--- START ---

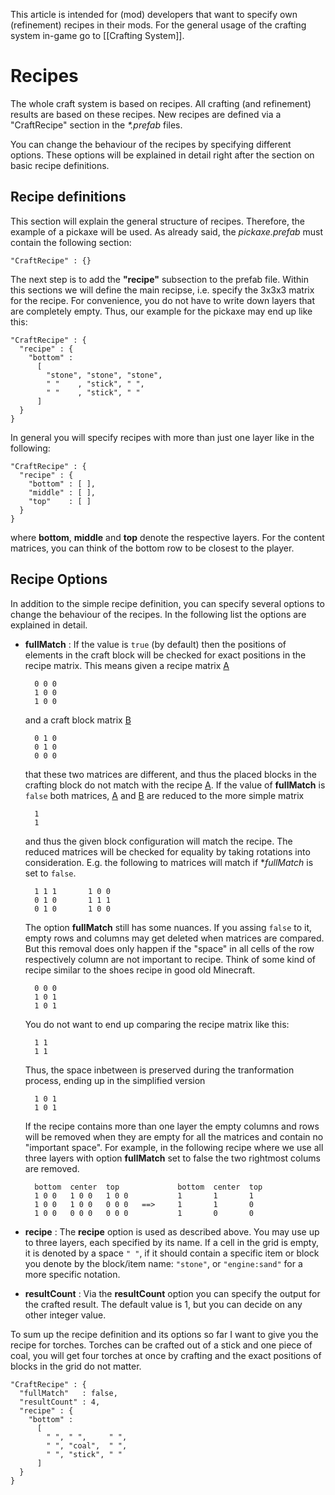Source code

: This article is intended for (mod) developers that want to specify own (refinement) recipes in their mods. 
For the general usage of the crafting system in-game go to [[Crafting System]].

# Recipes
The whole craft system is based on recipes. All crafting (and refinement) results are based on these recipes. New recipes are defined via a "CraftRecipe" section in the _*.prefab_ files. 

You can change the behaviour of the recipes by specifying different options. These options will be explained in detail right after the section on basic recipe definitions.

## Recipe definitions
This section will explain the general structure of recipes. Therefore, the example of a pickaxe will be used. As already said, the _pickaxe.prefab_ must contain the following section:

    "CraftRecipe" : {}

The next step is to add the **"recipe"** subsection to the prefab file. Within this sections we will define the main recipse, i.e. specify the 3x3x3 matrix for the recipe. For convenience, you do not have to write down layers that are completely empty. Thus, our example for the pickaxe may end up like this:

    "CraftRecipe" : {
      "recipe" : {
		"bottom" :
		  [
		    "stone", "stone", "stone",
			" "	   , "stick", " ",
			" "	   , "stick", " "
		  ]
      }
    }
	
In general you will specify recipes with more than just one layer like in the following:

    "CraftRecipe" : {
      "recipe" : {
		"bottom" : [ ],
		"middle" : [ ],
		"top"    : [ ]
      }
    }
	
where **bottom**, **middle** and **top** denote the respective layers. For the content matrices, you can think of the bottom row to be closest to the player.

## Recipe Options
In addition to the simple recipe definition, you can specify several options to change the behaviour of the recipes. 
In the following list the options are explained in detail.

* **fullMatch** : If the value is `true` (by default) then the positions of elements in the craft block will be checked for exact positions in the recipe matrix. 
	This means given a recipe matrix <u>A</u>
	
		0 0 0
		1 0 0
		1 0 0
	and a craft block matrix <u>B</u>
	
		0 1 0
		0 1 0
		0 0 0
		
	that these two matrices are different, and thus the placed blocks in the crafting block do not match with the recipe <u>A</u>. 
	If the value of **fullMatch** is `false` both matrices, <u>A</u> and <u>B</u> are reduced to the more simple matrix
	
		1
		1
		
	and thus the given block configuration will match the recipe. The reduced matrices will be checked for equality by taking rotations into consideration. E.g. the following to matrices will match if **fullMatch* is set to `false`.
	
		1 1 1		1 0 0
		0 1 0		1 1 1
		0 1 0		1 0 0

	The option **fullMatch** still has some nuances. If you assing `false` to it, empty rows and columns may get deleted when matrices are compared. But this removal does only happen if the "space" in all cells of the row respectively column are not important to recipe. Think of some kind of recipe similar to the shoes recipe in good old Minecraft. 
	
		0 0 0 
		1 0 1
		1 0 1
		
	You do not want to end up comparing the recipe matrix like this:
	
		1 1
		1 1
		
	Thus, the space inbetween is preserved during the tranformation process, ending up in the simplified version
	
		1 0 1
		1 0 1
		
	If the recipe contains more than one layer the empty columns and rows will be removed when they are empty for all the matrices and contain no "important space". For example, in the following recipe where we use all three layers with option **fullMatch** set to false the two rightmost colums are removed.
	
		bottom	center	top				bottom	center	top
		1 0 0	1 0 0	1 0 0			1		1		1
		1 0 0	1 0 0	0 0 0	==>		1		1		0
		1 0 0	0 0 0   0 0 0			1		0		0
		
* **recipe** : The **recipe** option is used as described above. You may use up to three layers, each specified by its name. If a cell in the grid is empty, it is denoted by a space `" "`, if it should contain a specific item 
	or block you denote by the block/item name: `"stone"`, or `"engine:sand"` for a more specific notation.
	
* **resultCount** : Via the **resultCount** option you can specify the output for the crafted result. The default value is 1, but you can decide on any other integer value. 

To sum up the recipe definition and its options so far I want to give you the recipe for torches. Torches can be crafted out of a stick and one piece of coal, you will get four torches at once by crafting and the exact positions of blocks in the grid do not matter.

	"CraftRecipe" : {
	  "fullMatch"   : false,
	  "resultCount" : 4,
      "recipe" : {
		"bottom" :
		  [
		    " ", " ",     " ",
			" ", "coal",  " ",
			" ", "stick", " "
		  ]
      }
    }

--- END ---

Aim of the exercise ->
Of all the lines in the records, how many have the word "refinement"? Write only the number.

Solution for this exercise ->
2